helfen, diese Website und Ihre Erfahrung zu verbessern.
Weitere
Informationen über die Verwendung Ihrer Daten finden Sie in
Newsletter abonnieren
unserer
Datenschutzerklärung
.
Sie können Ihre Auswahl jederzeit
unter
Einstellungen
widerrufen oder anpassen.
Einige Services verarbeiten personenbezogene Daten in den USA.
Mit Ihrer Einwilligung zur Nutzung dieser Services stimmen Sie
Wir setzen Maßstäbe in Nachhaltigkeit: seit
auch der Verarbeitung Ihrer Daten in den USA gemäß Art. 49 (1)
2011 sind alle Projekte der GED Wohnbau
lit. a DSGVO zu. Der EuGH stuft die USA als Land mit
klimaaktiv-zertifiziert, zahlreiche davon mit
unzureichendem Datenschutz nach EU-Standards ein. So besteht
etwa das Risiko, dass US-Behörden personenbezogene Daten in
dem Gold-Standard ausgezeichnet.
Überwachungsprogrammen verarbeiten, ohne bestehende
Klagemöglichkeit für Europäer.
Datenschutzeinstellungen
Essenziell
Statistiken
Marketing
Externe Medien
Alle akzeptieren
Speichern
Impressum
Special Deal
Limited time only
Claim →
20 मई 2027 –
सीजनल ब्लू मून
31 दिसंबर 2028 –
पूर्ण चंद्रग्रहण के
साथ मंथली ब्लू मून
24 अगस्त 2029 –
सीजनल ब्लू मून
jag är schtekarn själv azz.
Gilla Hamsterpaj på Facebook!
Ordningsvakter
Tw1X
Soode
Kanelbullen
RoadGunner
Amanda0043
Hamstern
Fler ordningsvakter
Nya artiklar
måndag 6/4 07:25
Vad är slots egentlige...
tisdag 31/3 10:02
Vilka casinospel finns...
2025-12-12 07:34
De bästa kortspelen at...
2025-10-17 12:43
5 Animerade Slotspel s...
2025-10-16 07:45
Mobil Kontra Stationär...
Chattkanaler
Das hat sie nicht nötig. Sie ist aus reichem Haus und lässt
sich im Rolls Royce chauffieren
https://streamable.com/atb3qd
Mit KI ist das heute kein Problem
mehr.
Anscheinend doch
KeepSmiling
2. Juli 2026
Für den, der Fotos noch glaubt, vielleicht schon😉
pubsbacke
═══
**WHAT THE TASK REQUIRES**
Can you turn every line in all of the records above into one numbered list, leaving out any blank lines?

**FINISHED TASK**
1. helfen, diese Website und Ihre Erfahrung zu verbessern.
2. Weitere
3. Informationen über die Verwendung Ihrer Daten finden Sie in
4. Newsletter abonnieren
5. unserer
6. Datenschutzerklärung
7. .
8. Sie können Ihre Auswahl jederzeit
9. unter
10. Einstellungen
11. widerrufen oder anpassen.
12. Einige Services verarbeiten personenbezogene Daten in den USA.
13. Mit Ihrer Einwilligung zur Nutzung dieser Services stimmen Sie
14. Wir setzen Maßstäbe in Nachhaltigkeit: seit
15. auch der Verarbeitung Ihrer Daten in den USA gemäß Art. 49 (1)
16. 2011 sind alle Projekte der GED Wohnbau
17. lit. a DSGVO zu. Der EuGH stuft die USA als Land mit
18. klimaaktiv-zertifiziert, zahlreiche davon mit
19. unzureichendem Datenschutz nach EU-Standards ein. So besteht
20. etwa das Risiko, dass US-Behörden personenbezogene Daten in
21. dem Gold-Standard ausgezeichnet.
22. Überwachungsprogrammen verarbeiten, ohne bestehende
23. Klagemöglichkeit für Europäer.
24. Datenschutzeinstellungen
25. Essenziell
26. Statistiken
27. Marketing
28. Externe Medien
29. Alle akzeptieren
30. Speichern
31. Impressum
32. Special Deal
33. Limited time only
34. Claim →
35. 20 मई 2027 –
36. सीजनल ब्लू मून
37. 31 दिसंबर 2028 –
38. पूर्ण चंद्रग्रहण के
39. साथ मंथली ब्लू मून
40. 24 अगस्त 2029 –
41. सीजनल ब्लू मून
42. jag är schtekarn själv azz.
43. Gilla Hamsterpaj på Facebook!
44. Ordningsvakter
45. Tw1X
46. Soode
47. Kanelbullen
48. RoadGunner
49. Amanda0043
50. Hamstern
51. Fler ordningsvakter
52. Nya artiklar
53. måndag 6/4 07:25
54. Vad är slots egentlige...
55. tisdag 31/3 10:02
56. Vilka casinospel finns...
57. 2025-12-12 07:34
58. De bästa kortspelen at...
59. 2025-10-17 12:43
60. 5 Animerade Slotspel s...
61. 2025-10-16 07:45
62. Mobil Kontra Stationär...
63. Chattkanaler
64. Das hat sie nicht nötig. Sie ist aus reichem Haus und lässt
65. sich im Rolls Royce chauffieren
66. https://streamable.com/atb3qd
67. Mit KI ist das heute kein Problem
68. mehr.
69. Anscheinend doch
70. KeepSmiling
71. 2. Juli 2026
72. Für den, der Fotos noch glaubt, vielleicht schon😉
73. pubsbacke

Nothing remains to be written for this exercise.